Altogether we may conclude that there is a fixed constant C such that if N ≥ | z | (1 + logN) then

$$\displaystyle{\left \vert \sum _{n=1}^{N} \frac{1} {n}\{\varPhi _{n} - 1\} +\sum _{ n=N+1}^{\infty }\frac{1} {n}\varPhi _{n}\right \vert \leq C\left \{N\epsilon + \frac{1} {N\epsilon }\right \}.}$$

and hence, with the same constant C,

$$\displaystyle{\left \vert \sum _{n=1}^{\infty }\frac{1} {n}\varPhi _{n}\right \vert \geq \log N - C\{N\epsilon + \frac{1} {N\epsilon }\}.}$$

It follows that if N ≥ | z | (1 + logN) then

$$\displaystyle{\vert f_{2,\epsilon }(z)\vert \geq \frac{\vert \sin \pi z\vert } {\pi } \left \{\log N - C\{N\epsilon + \frac{1} {N\epsilon }\}\right \}.}$$

Now given any number M, if ε is positive and such that

$$\displaystyle{\log \frac{1} {2\epsilon } \geq M + 4C\quad \text{and}\quad \frac{1} {2\epsilon } \geq \vert z\vert \left (1 +\log \frac{2} {\epsilon } \right )}$$

and N is such that

$$\displaystyle{\frac{1} {2\epsilon } \leq N \leq \frac{2} {\epsilon } }$$

then

$$\displaystyle{\vert f_{2,\epsilon }(z)\vert \geq \frac{\vert \sin \pi z\vert } {\pi } M.}$$

Since z is not an integer and M is arbitrary, (20) follows.

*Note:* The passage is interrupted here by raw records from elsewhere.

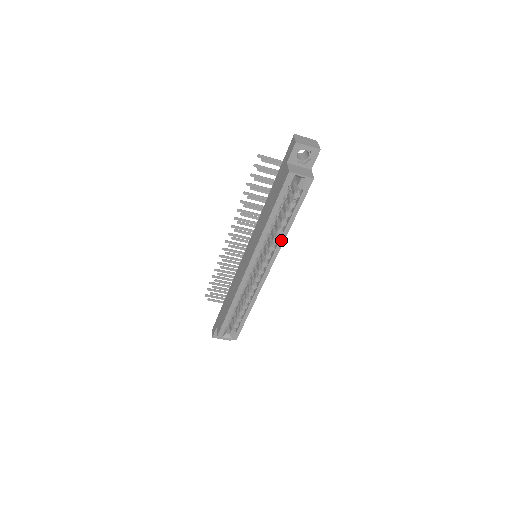
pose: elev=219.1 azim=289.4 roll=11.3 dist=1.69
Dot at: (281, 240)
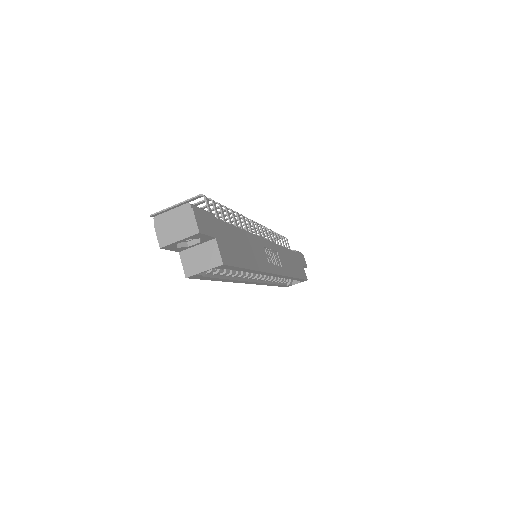
Dot at: (258, 273)
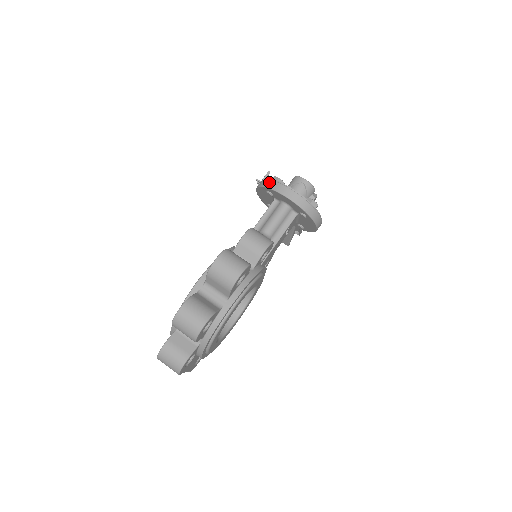
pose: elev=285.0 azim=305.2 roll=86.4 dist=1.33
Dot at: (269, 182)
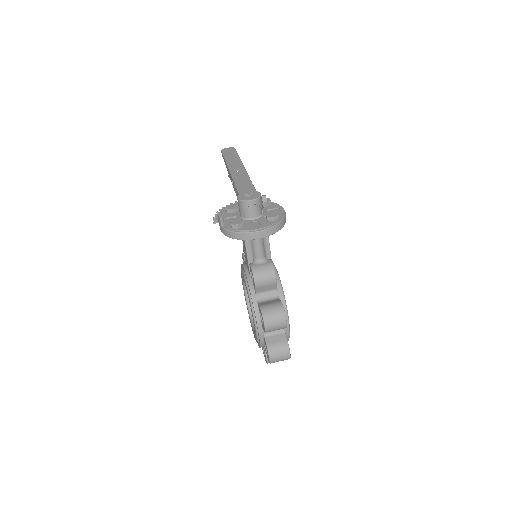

Theorem 11 implies that there are functions f(z) in E π such that not only does f ε (z) fail to converge to f(z) as ε tends to 0 but that, for non-integer z, it simply fails to converge. The class of functions f(z) in E π for which f ε (z) converges as ε tends to 0 has not been characterized.

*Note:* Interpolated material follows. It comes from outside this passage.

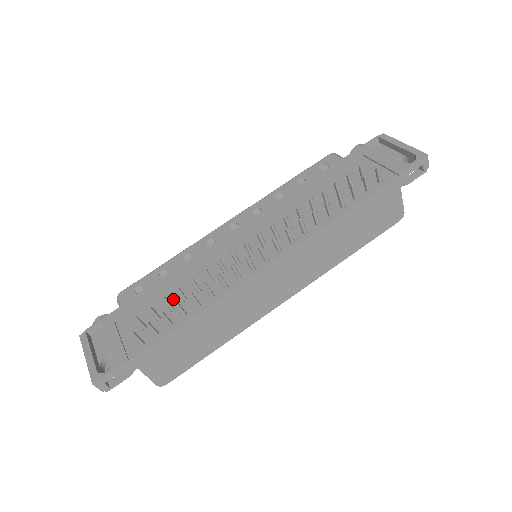
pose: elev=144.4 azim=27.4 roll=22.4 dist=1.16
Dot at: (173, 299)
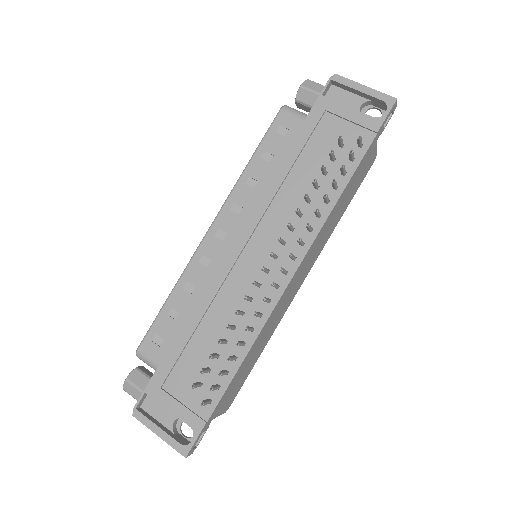
Dot at: (210, 345)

3.3 Extended Bernstein-Boas Regularization

The function ϕ in formula (14) need not be in E 1 for (14) to give rise to good regularizations or for appropriate variants of Theorem 10 to be valid. For example, the functions

$$\displaystyle{\phi (z) = e^{-z^{2} }\quad \text{and}\quad \phi (z) = (1 + z^{2})^{-2}}$$

give rise to good approximants. Indeed ϕ need not even be analytic and the dilates can be replaced by a family of function \(\{\phi _{\alpha }:\alpha \in \mathcal{I}\}\) where \(\mathcal{I}\) is an index set. However, properties of such families that are comprehensive enough to cover most of the interesting examples including the appropriate results are too cumbersome to formulate succinctly and are beyond the scope of this article. Instead, we consider a case that can be applied to Schoenberg’s spline summability method in Section 4.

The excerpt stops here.